HOW TO COMPLETE THIS TASK:
Examine the entries and show every line in which the word "termed" is found.

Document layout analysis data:
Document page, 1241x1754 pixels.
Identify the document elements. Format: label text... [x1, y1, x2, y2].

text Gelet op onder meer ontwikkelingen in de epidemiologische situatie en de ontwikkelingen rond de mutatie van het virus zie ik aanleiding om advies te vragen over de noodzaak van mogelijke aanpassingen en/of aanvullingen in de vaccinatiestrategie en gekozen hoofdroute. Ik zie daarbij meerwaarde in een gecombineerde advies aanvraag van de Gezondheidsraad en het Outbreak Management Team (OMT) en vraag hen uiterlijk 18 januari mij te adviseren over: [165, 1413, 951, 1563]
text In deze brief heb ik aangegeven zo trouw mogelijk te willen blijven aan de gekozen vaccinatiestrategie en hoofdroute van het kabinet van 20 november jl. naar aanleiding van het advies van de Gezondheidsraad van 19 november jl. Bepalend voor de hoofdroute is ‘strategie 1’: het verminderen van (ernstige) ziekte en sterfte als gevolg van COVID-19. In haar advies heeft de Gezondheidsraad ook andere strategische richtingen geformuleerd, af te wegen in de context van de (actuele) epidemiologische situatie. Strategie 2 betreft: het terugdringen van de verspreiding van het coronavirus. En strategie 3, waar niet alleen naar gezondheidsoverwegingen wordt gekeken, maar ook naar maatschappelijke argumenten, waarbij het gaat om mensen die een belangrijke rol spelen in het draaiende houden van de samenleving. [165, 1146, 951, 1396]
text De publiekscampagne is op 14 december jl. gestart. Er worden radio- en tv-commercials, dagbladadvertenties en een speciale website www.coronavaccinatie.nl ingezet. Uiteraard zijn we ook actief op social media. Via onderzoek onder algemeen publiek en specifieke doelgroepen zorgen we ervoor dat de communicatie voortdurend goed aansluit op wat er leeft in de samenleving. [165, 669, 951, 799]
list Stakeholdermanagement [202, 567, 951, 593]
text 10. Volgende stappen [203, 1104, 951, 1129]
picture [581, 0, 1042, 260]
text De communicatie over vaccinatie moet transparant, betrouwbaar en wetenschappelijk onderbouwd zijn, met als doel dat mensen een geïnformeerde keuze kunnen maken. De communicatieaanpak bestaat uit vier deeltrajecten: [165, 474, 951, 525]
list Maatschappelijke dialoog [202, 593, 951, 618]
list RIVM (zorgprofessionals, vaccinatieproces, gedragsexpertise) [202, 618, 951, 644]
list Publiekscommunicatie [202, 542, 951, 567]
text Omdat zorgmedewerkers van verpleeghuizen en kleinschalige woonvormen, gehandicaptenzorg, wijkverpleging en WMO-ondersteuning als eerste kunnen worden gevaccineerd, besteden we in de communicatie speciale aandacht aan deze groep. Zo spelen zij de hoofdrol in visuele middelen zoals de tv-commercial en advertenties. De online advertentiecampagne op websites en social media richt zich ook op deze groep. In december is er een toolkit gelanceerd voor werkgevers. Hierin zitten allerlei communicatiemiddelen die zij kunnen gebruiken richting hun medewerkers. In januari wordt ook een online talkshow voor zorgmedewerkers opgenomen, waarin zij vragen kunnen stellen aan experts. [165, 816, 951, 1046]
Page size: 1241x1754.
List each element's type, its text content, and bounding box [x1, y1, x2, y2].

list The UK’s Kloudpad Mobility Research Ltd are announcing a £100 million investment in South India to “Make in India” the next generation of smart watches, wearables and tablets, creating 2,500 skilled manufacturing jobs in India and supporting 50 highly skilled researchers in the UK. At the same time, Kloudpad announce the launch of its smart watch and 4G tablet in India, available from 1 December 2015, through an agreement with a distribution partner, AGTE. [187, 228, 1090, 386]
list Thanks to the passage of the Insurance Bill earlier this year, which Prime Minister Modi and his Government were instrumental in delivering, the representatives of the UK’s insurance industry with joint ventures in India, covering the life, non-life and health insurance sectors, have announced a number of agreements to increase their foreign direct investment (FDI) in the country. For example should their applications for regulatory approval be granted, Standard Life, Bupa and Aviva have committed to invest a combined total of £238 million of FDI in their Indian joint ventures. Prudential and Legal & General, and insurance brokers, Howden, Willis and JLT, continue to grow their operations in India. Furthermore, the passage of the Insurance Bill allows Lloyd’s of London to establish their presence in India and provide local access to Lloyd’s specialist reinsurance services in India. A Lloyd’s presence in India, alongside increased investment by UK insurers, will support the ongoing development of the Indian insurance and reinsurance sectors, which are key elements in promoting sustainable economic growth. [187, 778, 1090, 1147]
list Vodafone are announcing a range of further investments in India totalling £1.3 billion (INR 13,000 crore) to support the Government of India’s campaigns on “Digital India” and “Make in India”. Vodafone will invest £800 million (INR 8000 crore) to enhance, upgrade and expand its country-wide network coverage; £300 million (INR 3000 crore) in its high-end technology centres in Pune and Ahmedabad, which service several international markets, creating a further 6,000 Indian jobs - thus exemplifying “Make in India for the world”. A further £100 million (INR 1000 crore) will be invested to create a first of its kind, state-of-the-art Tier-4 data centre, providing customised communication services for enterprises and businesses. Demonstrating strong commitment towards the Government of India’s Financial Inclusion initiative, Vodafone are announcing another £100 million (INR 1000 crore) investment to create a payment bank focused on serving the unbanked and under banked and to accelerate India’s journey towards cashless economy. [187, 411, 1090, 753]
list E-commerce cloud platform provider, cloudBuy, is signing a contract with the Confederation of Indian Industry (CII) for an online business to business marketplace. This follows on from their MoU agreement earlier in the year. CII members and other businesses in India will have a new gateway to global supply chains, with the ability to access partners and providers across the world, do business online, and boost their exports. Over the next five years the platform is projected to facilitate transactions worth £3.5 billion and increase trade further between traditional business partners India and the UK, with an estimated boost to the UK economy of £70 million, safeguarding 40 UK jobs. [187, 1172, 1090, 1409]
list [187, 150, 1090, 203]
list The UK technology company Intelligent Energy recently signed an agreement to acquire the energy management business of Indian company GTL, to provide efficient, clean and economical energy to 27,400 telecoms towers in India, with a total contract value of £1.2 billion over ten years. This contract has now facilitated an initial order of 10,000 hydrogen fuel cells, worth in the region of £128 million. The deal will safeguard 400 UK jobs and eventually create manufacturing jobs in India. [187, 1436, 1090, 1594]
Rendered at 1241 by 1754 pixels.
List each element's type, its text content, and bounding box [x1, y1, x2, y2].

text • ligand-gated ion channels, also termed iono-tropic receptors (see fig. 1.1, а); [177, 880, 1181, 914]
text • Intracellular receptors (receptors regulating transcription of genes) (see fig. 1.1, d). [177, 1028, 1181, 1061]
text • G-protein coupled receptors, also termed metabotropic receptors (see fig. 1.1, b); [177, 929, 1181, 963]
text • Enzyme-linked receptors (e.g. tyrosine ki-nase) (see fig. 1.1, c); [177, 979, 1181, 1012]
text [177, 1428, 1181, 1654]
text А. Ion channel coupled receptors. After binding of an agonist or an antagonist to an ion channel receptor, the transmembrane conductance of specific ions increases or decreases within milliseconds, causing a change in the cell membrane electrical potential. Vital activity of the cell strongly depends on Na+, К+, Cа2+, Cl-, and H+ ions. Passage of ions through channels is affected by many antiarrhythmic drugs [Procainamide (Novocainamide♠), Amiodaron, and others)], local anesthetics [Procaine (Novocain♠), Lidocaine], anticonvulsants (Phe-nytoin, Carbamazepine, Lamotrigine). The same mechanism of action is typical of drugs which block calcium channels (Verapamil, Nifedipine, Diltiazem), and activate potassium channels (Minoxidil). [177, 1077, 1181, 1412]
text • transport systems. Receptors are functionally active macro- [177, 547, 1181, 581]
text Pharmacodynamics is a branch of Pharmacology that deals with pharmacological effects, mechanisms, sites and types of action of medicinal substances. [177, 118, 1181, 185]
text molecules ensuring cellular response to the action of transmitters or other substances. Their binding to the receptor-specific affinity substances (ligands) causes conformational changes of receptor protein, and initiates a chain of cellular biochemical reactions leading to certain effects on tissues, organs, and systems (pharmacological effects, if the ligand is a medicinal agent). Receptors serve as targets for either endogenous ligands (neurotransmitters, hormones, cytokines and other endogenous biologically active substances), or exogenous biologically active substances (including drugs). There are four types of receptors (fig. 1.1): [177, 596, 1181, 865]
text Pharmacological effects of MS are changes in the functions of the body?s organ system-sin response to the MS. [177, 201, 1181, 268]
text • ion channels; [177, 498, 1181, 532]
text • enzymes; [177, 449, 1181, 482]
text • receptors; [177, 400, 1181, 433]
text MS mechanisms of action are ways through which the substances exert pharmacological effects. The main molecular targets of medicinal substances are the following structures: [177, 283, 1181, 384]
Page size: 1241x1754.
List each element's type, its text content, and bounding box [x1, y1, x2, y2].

ANSWER TO THE EXERCISE:
text • ligand-gated ion channels, also termed iono-tropic receptors (see fig. 1.1, а); [177, 880, 1181, 914]
text • G-protein coupled receptors, also termed metabotropic receptors (see fig. 1.1, b); [177, 929, 1181, 963]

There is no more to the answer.